Christine "Lady Bird" MacPherson (Saoirse Ronan) is in the final year of her strict Catholic high school, surrounded by rich, entitled types as her family scrapes together enough to get by month after month. She longs for adventure and sophistication, but finds neither in her hometown of Sacramento, California. In this heartfelt coming-of-age story, we see Lady Bird “enjoy” her first romance, suffer through her school play and tackle the seemingly impossible task of applying for college – hampered and helped by her mother Marion (Laurie Metcalf).

Pros:

  • This movie feels real, true, free of pretence or artifice. It just… hits the heart. Here is a simple, relatable story of a teenager arguing with her mum, squabbling with her friends, hating and loving life from one day to the next. First-time director-screenwriter Greta Gerwig has given us a charming, delightful, insightful film, full of spirit and truth. Here is a movie you want to describe succinctly – “There’s this girl, and she wants to go to college…” – but the words run away from you as you waffle on about the eccentric nuns at school, Lady Bird rolling out of a moving car mid-argument, the stuck-up “cool” kid from the “right side” of the tracks. Lady Bird says a lot, and means a lot. It’s really special.
  • The utterly wonderful Saoirse Ronan earns her third Oscar nomination at the grand old age of 23 for her performance here, and it really is superb – only rivalled by Laurie Metcalf’s portrayal of Lady Bird’s mother, Marion, a nurse who works every hour God sends to put her daughter through the best education she could hope for, only to be rewarded with a blend of door-slamming tantrums and teary occasional gratitude.
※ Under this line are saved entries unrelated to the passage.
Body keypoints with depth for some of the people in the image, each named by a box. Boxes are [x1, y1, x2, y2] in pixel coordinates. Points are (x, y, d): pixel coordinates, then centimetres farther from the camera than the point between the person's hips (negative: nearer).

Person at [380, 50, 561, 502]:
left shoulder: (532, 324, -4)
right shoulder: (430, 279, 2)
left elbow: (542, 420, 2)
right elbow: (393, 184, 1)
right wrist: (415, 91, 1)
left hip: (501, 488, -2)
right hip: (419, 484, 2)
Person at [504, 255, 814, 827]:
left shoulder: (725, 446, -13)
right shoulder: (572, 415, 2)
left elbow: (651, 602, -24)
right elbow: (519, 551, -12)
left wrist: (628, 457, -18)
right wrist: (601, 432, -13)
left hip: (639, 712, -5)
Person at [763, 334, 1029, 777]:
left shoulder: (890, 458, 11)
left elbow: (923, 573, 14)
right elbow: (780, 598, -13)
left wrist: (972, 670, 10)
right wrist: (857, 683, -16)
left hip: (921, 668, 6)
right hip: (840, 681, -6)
Playwright-screenwriter-actor Tracy Letts is excellent as Lady Bird’s comparatively lackadaisical father, as is, well, everyone really: Lucas Hedges, Timothée Chalamet (of Call Me By Your Name fame), Beanie Feldstein… Gerwig gets stunning performances from her cast, and it’s a genuine pleasure just to watch them work.
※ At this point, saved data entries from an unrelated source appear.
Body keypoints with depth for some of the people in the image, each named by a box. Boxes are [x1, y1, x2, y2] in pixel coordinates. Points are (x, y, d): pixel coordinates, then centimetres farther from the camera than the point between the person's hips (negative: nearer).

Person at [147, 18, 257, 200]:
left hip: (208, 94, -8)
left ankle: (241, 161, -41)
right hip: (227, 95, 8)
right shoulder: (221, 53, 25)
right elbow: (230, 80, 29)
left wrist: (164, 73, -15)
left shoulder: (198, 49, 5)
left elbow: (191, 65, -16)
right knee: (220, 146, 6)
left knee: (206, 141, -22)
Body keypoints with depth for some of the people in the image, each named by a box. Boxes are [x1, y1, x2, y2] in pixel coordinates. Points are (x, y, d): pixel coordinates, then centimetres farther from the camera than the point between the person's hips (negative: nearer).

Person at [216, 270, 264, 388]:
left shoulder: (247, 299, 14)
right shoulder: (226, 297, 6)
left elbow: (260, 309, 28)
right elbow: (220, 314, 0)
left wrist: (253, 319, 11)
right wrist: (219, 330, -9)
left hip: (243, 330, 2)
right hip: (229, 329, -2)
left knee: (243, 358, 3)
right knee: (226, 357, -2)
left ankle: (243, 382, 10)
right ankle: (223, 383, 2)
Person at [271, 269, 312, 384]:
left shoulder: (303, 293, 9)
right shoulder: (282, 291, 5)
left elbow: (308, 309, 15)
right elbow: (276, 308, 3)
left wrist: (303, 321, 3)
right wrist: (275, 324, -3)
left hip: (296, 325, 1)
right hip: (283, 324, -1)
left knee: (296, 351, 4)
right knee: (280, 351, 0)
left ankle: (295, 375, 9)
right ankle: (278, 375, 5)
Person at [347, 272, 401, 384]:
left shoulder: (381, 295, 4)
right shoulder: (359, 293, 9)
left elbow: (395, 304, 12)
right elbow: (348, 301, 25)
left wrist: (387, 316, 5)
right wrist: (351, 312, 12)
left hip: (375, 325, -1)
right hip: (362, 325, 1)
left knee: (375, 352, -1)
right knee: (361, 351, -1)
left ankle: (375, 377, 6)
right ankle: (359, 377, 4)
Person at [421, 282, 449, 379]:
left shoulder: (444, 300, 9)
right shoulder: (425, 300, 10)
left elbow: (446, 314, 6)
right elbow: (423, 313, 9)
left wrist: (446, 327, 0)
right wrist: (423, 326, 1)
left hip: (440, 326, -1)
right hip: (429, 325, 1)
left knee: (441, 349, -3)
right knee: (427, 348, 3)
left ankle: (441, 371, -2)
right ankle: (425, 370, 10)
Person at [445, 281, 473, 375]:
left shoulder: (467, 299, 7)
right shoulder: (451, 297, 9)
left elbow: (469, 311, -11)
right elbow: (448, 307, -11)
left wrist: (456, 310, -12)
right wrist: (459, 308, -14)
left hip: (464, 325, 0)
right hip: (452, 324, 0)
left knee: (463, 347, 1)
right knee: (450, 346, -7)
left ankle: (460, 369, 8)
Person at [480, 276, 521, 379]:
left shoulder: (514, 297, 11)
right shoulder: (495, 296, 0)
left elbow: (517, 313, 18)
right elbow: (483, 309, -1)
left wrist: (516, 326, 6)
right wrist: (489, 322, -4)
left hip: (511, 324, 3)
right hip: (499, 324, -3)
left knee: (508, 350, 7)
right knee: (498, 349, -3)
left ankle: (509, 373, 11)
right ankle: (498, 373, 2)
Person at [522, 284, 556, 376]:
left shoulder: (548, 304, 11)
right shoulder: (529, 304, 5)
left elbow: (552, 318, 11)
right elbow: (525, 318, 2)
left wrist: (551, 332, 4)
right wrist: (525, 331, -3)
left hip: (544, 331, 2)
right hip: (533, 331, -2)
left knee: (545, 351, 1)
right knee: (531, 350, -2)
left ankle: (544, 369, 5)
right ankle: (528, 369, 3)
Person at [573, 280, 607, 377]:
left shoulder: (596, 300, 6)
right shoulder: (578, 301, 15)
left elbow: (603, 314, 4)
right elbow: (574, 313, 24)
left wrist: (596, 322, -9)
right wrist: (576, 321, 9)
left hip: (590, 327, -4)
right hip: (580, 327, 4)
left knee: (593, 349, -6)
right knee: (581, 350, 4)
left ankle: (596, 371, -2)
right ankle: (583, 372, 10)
  • Lady Bird – the film, not the character, I should point out – enjoys a pacey, flipbook, photo album feel, like you’re skipping through Timehop highlights of your youth. It really clips along, and it’s a fun ride bouncing from one scene to another.

Cons:

  • I loved this film, and I didn’t want it to end. Lady Bird is somehow both the perfect length and also too short – for me, anyway.
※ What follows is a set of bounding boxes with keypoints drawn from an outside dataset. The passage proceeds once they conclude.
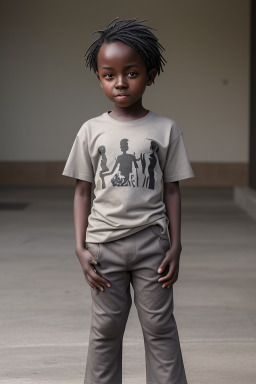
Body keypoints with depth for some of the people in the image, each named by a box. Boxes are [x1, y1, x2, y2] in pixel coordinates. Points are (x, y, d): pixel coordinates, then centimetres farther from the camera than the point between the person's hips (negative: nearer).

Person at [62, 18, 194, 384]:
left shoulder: (165, 129, -1)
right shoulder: (92, 131, 1)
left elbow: (171, 191, 2)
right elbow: (82, 192, 4)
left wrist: (175, 247, -2)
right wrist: (80, 247, -2)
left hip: (151, 242, -1)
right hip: (104, 243, 1)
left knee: (160, 327, 6)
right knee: (105, 329, 10)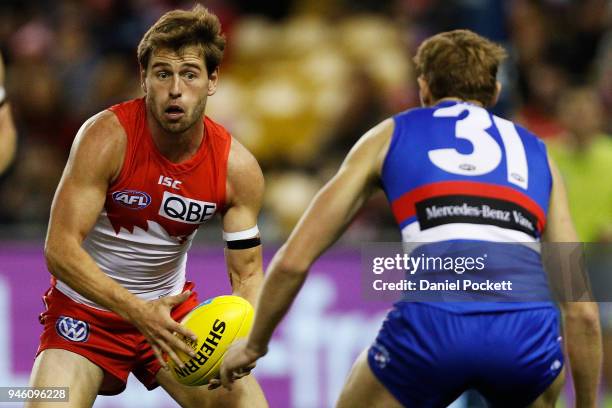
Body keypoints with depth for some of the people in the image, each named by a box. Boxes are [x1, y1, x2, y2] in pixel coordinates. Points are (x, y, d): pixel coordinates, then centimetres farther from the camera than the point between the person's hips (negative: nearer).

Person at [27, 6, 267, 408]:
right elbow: (60, 248, -27)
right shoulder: (107, 137, -24)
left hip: (172, 311, 4)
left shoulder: (238, 169, -13)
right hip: (88, 307, -4)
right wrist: (138, 311, -38)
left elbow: (247, 272, -5)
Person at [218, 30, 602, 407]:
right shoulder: (535, 152, 29)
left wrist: (255, 343, 38)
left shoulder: (390, 135, 25)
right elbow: (582, 310, 25)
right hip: (529, 331, 2)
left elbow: (293, 261, 22)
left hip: (433, 325, -2)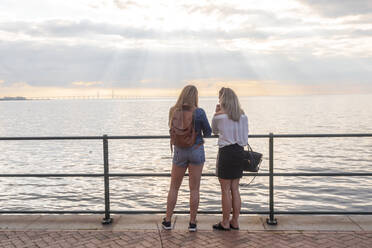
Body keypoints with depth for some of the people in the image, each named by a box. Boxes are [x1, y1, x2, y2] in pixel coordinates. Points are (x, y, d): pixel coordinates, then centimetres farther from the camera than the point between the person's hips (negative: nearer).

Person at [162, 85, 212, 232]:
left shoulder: (173, 111, -4)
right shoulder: (199, 112, -13)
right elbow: (208, 132, -2)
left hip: (179, 151, 2)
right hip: (196, 150, -2)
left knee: (174, 187, 14)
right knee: (194, 189, 6)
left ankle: (167, 221, 19)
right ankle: (192, 223, 12)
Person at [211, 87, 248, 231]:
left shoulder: (218, 115, -8)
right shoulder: (243, 115, 6)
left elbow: (214, 131, 12)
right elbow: (244, 137, 8)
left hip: (226, 152, -5)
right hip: (239, 152, 6)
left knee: (225, 189, 2)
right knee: (235, 189, 12)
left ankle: (225, 223, 9)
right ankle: (235, 222, 19)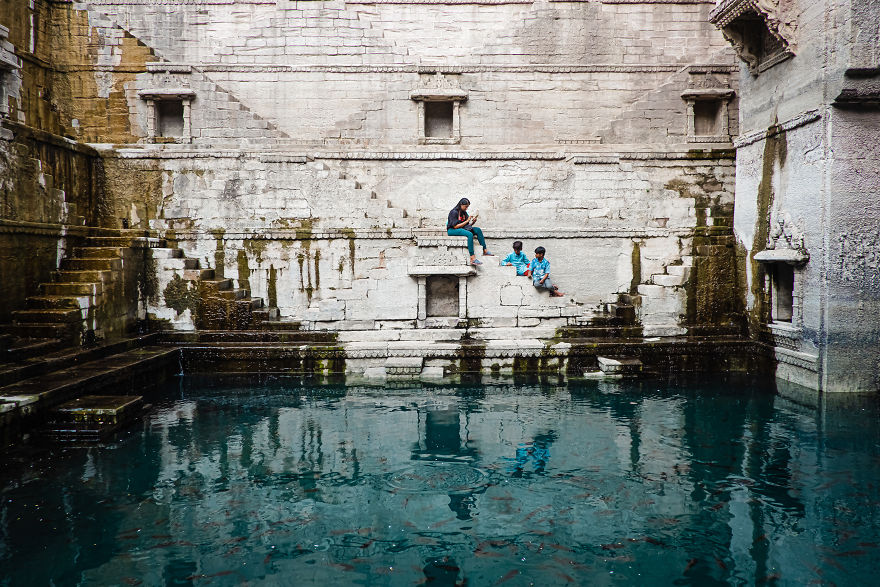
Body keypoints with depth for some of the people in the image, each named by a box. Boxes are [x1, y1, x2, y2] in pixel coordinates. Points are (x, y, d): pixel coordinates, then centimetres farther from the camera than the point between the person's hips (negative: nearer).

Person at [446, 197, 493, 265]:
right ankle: (472, 259, -42)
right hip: (452, 230, -8)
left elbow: (467, 225, 11)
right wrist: (467, 221, -16)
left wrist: (472, 222, -9)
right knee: (470, 234, -33)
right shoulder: (454, 212, -13)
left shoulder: (464, 213, 12)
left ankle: (485, 251, -11)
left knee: (478, 230, -10)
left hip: (462, 229, 8)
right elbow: (455, 226, -19)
  • Is this another coming-of-age white-girl-doesn’t-realise-how-lucky-she-has-it slice-of-life? Well, yes. It’s not that this sort of thing hasn’t been seen before, but it’s never been delivered as well, I promise you.
  • Set in 2002, Lady Bird makes a “period” of the early noughties, all flip-phones and WAP and dial-up broadband. This makes me feel uncomfortable. Wasn’t 2002 yesterday?